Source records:

━━━

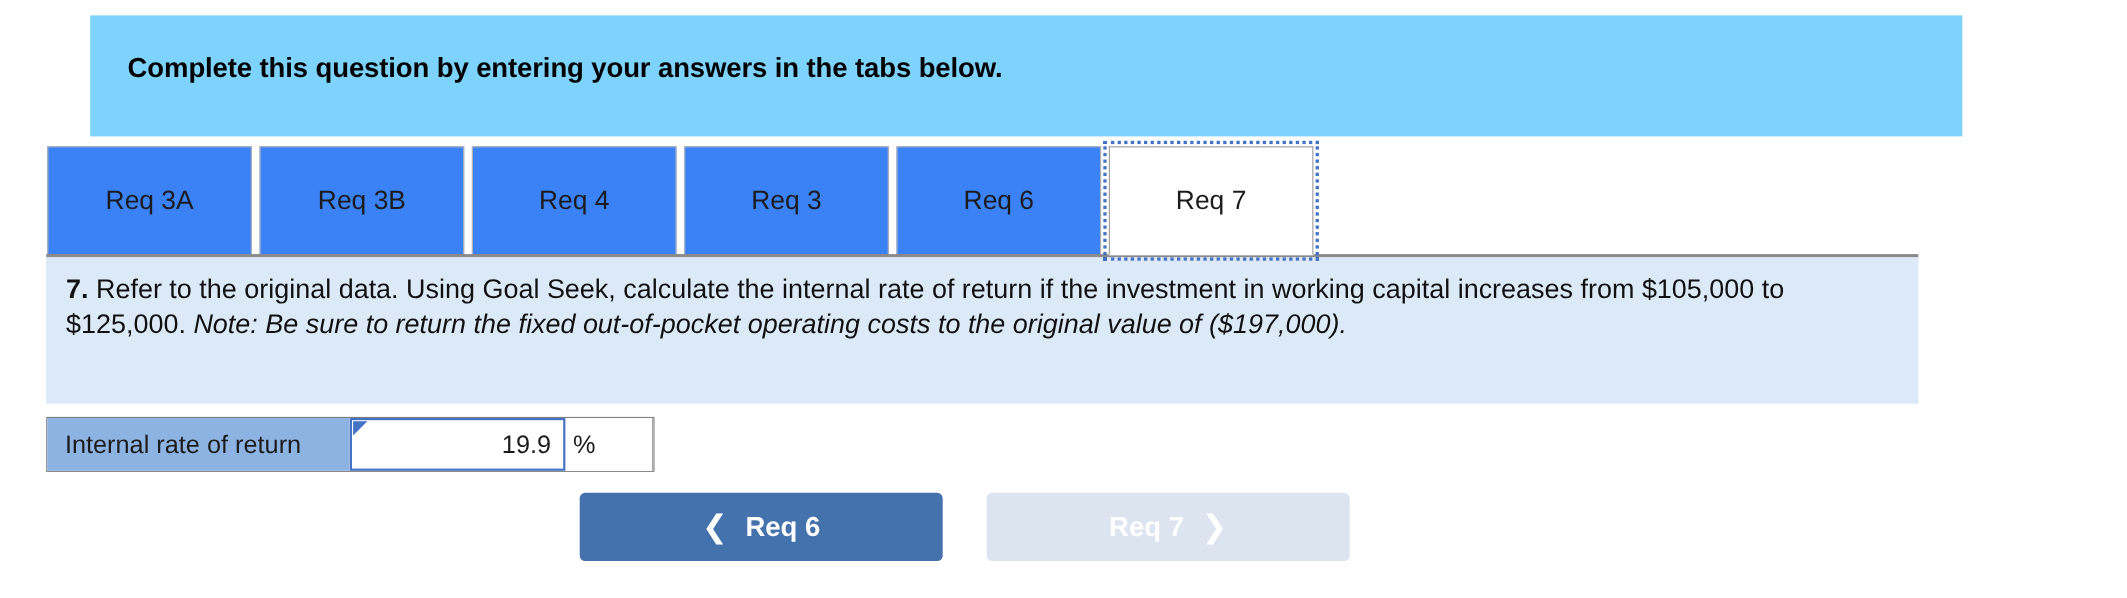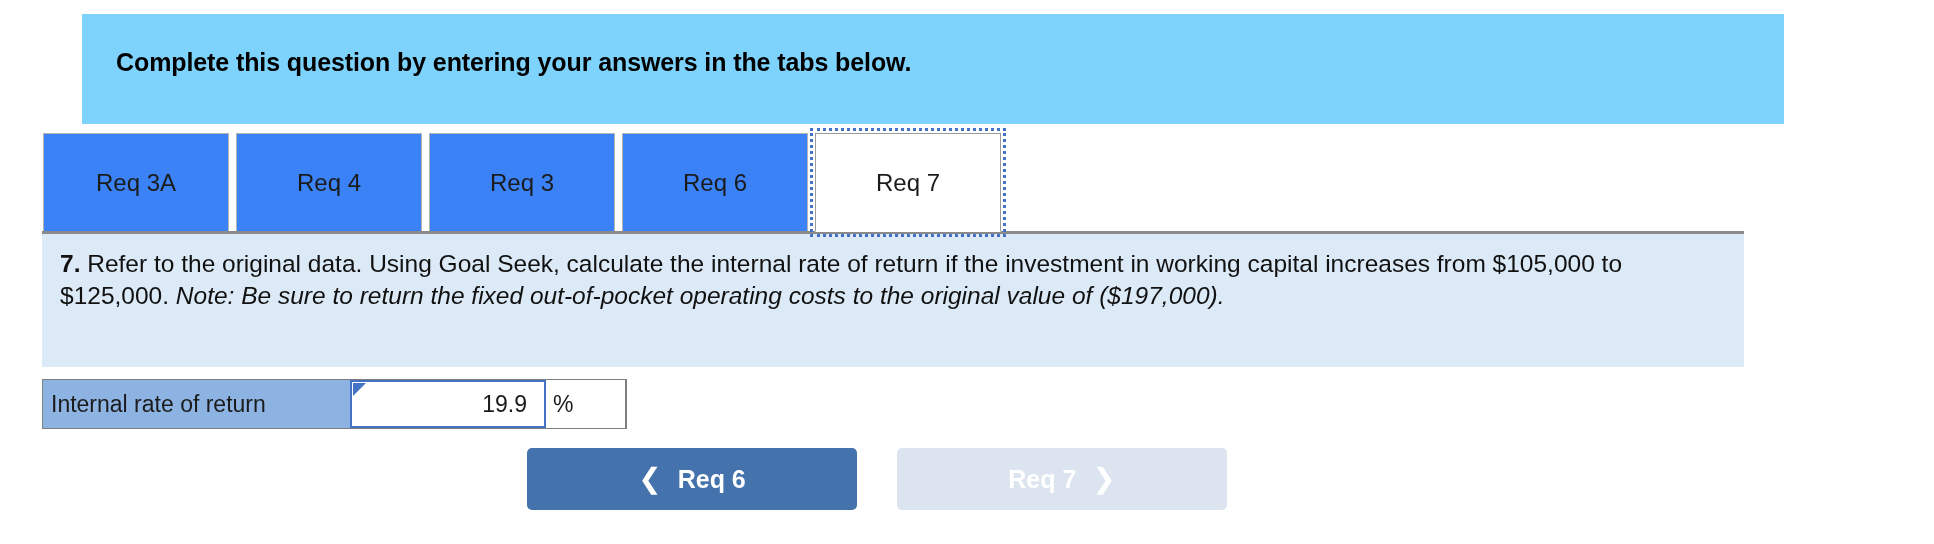--- a/index.html
+++ b/index.html
@@ -107,38 +107,38 @@
     position: absolute;
     left: 42px;
     top: 379px;
     height: 48px;
     display: flex;
     align-items: stretch;
     border: 1px solid #7f7f7f;
     box-sizing: content-box;
   }
   .answer-label-cell {
-    width: 307px;
+    width: 275px;
     background: #8db3e2;
     display: flex;
     align-items: center;
-    padding-left: 8px;
+    padding-left: 16px;
     box-sizing: border-box;
     font-size: 23px;
     color: #1b1b1b;
   }
   .answer-input-cell {
     width: 196px;
     background: #ffffff;
     border: 2px solid #4472c4;
     box-sizing: border-box;
     display: flex;
     align-items: center;
     justify-content: flex-end;
-    padding-right: 17px;
+    padding-right: 11px;
     font-size: 23px;
     color: #1b1b1b;
     position: relative;
     cursor: text;
   }
   .cell-marker {
     position: absolute;
     left: 1px;
     top: 1px;
     width: 0;
@@ -201,20 +201,23 @@
 </head>
 <body>
 
 <div class="instruction-banner">
   <div class="instruction-text">Complete this question by entering your answers in the tabs below.</div>
 </div>
 
 <div class="tab-strip">
   <div class="tab">
     <span>Req 3A</span>
+  </div>
+  <div class="tab">
+    <span>Req 3B</span>
   </div>
   <div class="tab">
     <span>Req 4</span>
   </div>
   <div class="tab">
     <span>Req 3</span>
   </div>
   <div class="tab">
     <span>Req 6</span>
   </div>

━━━

### WHAT THE TASK ASKS
Say how many lines of the records contain the word "cell", and give no other output.

### FINISHED EXERCISE
3